Pregnant women can put their babies at risk of getting HIV during pregnancy, delivery, and breastfeeding. The good news is that many HIV-positive people can deliver healthy and HIV-negative babies. For safety reasons, these babies are provided with excellent prenatal health care.
Myths About HIV
What most people think is that HIV is like the flu or common colds- it is not. You can only get HIV if an HIV-infected individual transmits particular fluids to you, allowing the fluid to travel to your bloodstream or through your mucous membranes. This typically happens during oral sex, anal sex, vaginal sex, and kissing with bleeding gums. If there is a significant amount of blood in your mouth, it would be best to seek dental services on top of your HIV treatment.
People are falsely afraid of getting HIV through the following:
Although the saliva can carry a minimal amount of the virus, it isn’t considered harmful enough to incapacitate the immune system. Our saliva contains enzymes that disintegrate the virus before it gets the chance to spread out. In conclusion, french and open-mouth kissing is not something to be concerned about.
Another myth that we need to correct is that HIV can be transmitted by handshaking. HIV cannot live on the skin of the infected person. It will not survive staying for too long outside the body. Handshaking with an HIV person won’t transmit the virus to you.
Sharing Drinks and Foods
It’s okay to share foods and drinks with people with HIV. Since the viral infection can’t be transmitted through saliva, there’s nothing much for you to worry about. Additionally, if the food gets contaminated with infected blood, the transmission will still not occur. Why? Because the exposure of the virus to air and stomach acid will destroy it in an instant.
Through pets or insects
HIV does not affect other living beings apart from “humans.” Neither your pet nor the mosquito around you can spread the virus or infect you with it through bites.
What About HIV-AIDS?
Typically, AIDS develops when the HIV-infected person does not seek treatment. According to the CDC, AIDS is the most severe phase of HIV infection, and that it is the last stage where the immune system is badly damaged already.
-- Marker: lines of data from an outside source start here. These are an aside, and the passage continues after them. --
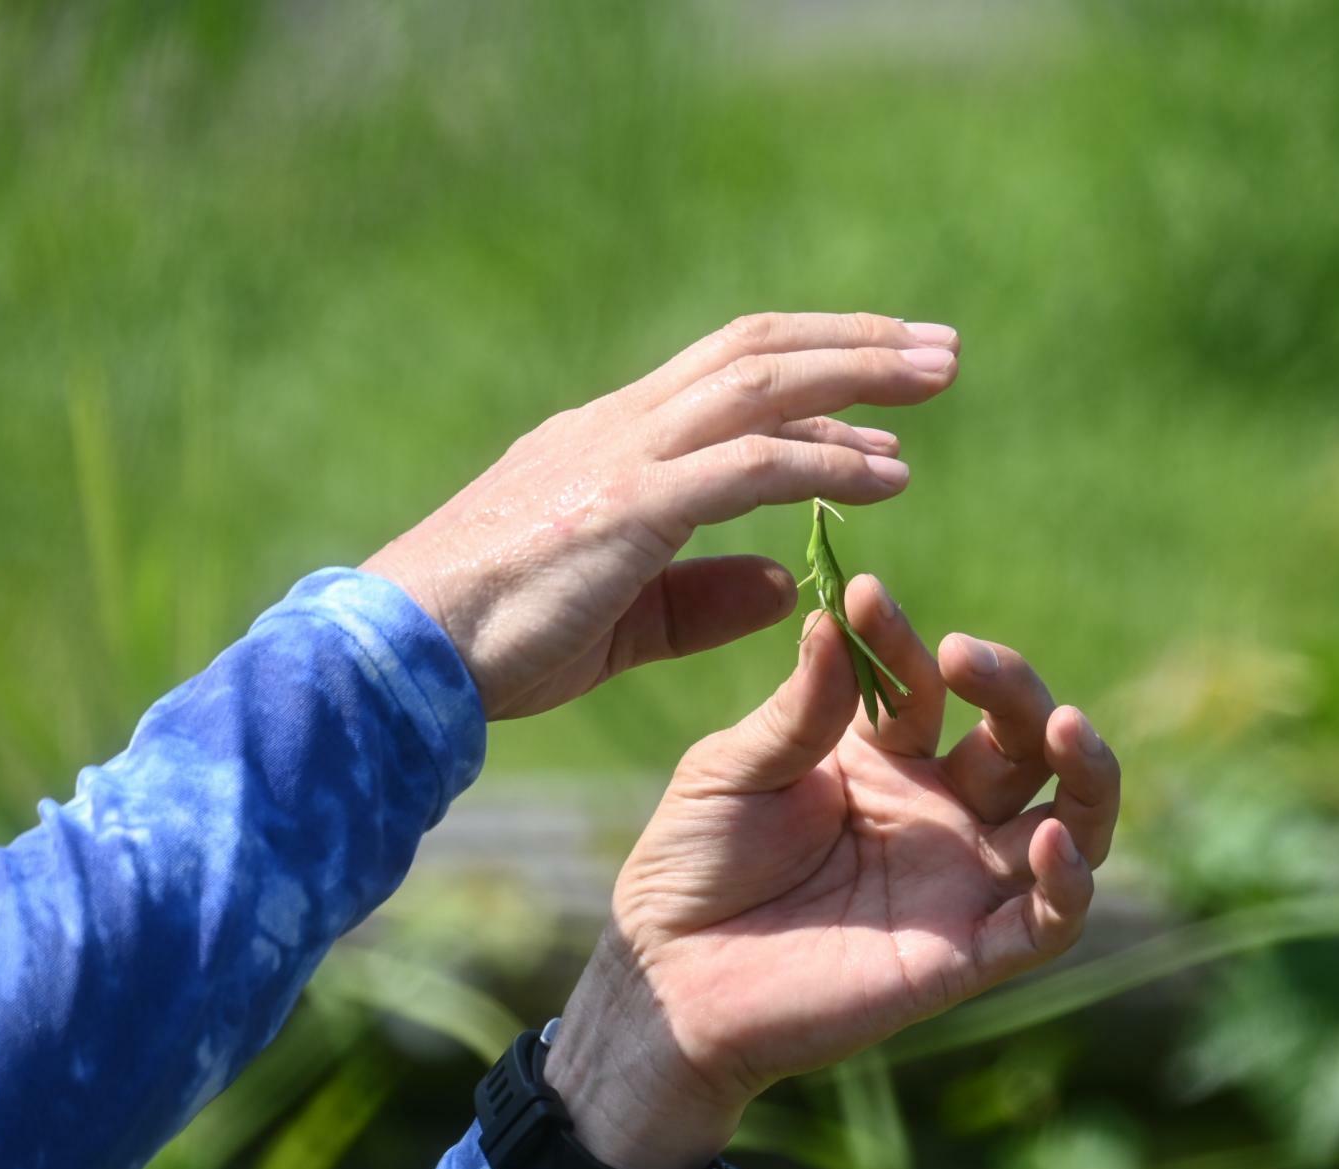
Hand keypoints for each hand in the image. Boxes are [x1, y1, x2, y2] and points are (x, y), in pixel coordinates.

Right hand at [362, 313, 959, 718]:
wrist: (398, 657)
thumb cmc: (489, 644)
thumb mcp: (618, 618)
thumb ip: (701, 596)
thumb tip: (786, 581)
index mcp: (610, 443)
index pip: (726, 377)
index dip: (812, 370)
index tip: (884, 390)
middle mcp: (620, 428)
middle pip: (757, 351)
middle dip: (855, 341)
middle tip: (940, 348)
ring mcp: (622, 457)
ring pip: (762, 384)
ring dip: (860, 374)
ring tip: (940, 376)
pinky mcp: (627, 505)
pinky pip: (750, 466)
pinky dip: (826, 461)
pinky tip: (890, 477)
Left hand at [544, 576, 1122, 1168]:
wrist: (668, 979)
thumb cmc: (693, 866)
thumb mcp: (734, 768)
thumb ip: (801, 707)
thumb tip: (836, 617)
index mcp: (883, 759)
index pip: (925, 686)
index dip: (903, 641)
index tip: (865, 597)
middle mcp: (937, 812)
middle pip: (1018, 739)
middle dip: (1013, 688)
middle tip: (970, 658)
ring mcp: (959, 880)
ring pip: (1068, 820)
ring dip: (1085, 770)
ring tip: (1065, 725)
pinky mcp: (967, 953)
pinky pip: (1048, 920)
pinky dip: (1070, 881)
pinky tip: (1054, 838)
People with HIV-AIDS have a very high load of the virus and are severely infectious. Unfortunately, patients diagnosed with AIDS typically survive for three years only.
The best way to prevent getting HIV is by NOT having anal, vaginal, or oral sex with an infected person.
If you are sexually active, lower your risk of getting infected by following the tips below:
- Practice safe sex. Prepare condoms before you engage in sexual contact. Apart from preventing HIV, this also lowers your risk of getting sexually transmitted infections. Because it’s hard to tell if a man is about to ejaculate, make sure to put the condom in the penis before it enters your vagina.
- Get tested. Protect yourself and your partner by being aware of your health as well. Get yourselves tested for HIV and STIs before having sex.
- Stick with one partner. Having multiple sexual partners increases your risk of getting HIV. It’s safer to stay faithful with one partner to lower your risk.
- Get vaccinated. Even though there is still no vaccine against HIV, you can get against Hepatitis B and HPV, both sexually transmitted infections.
- Avoid alcohol or drug abuse. These unhealthy habits are commonly the triggers and promoters of unprotected sex. Alcohol and drugs may lead you to risky behaviors such as sharing needles and performing sex with multiple partners.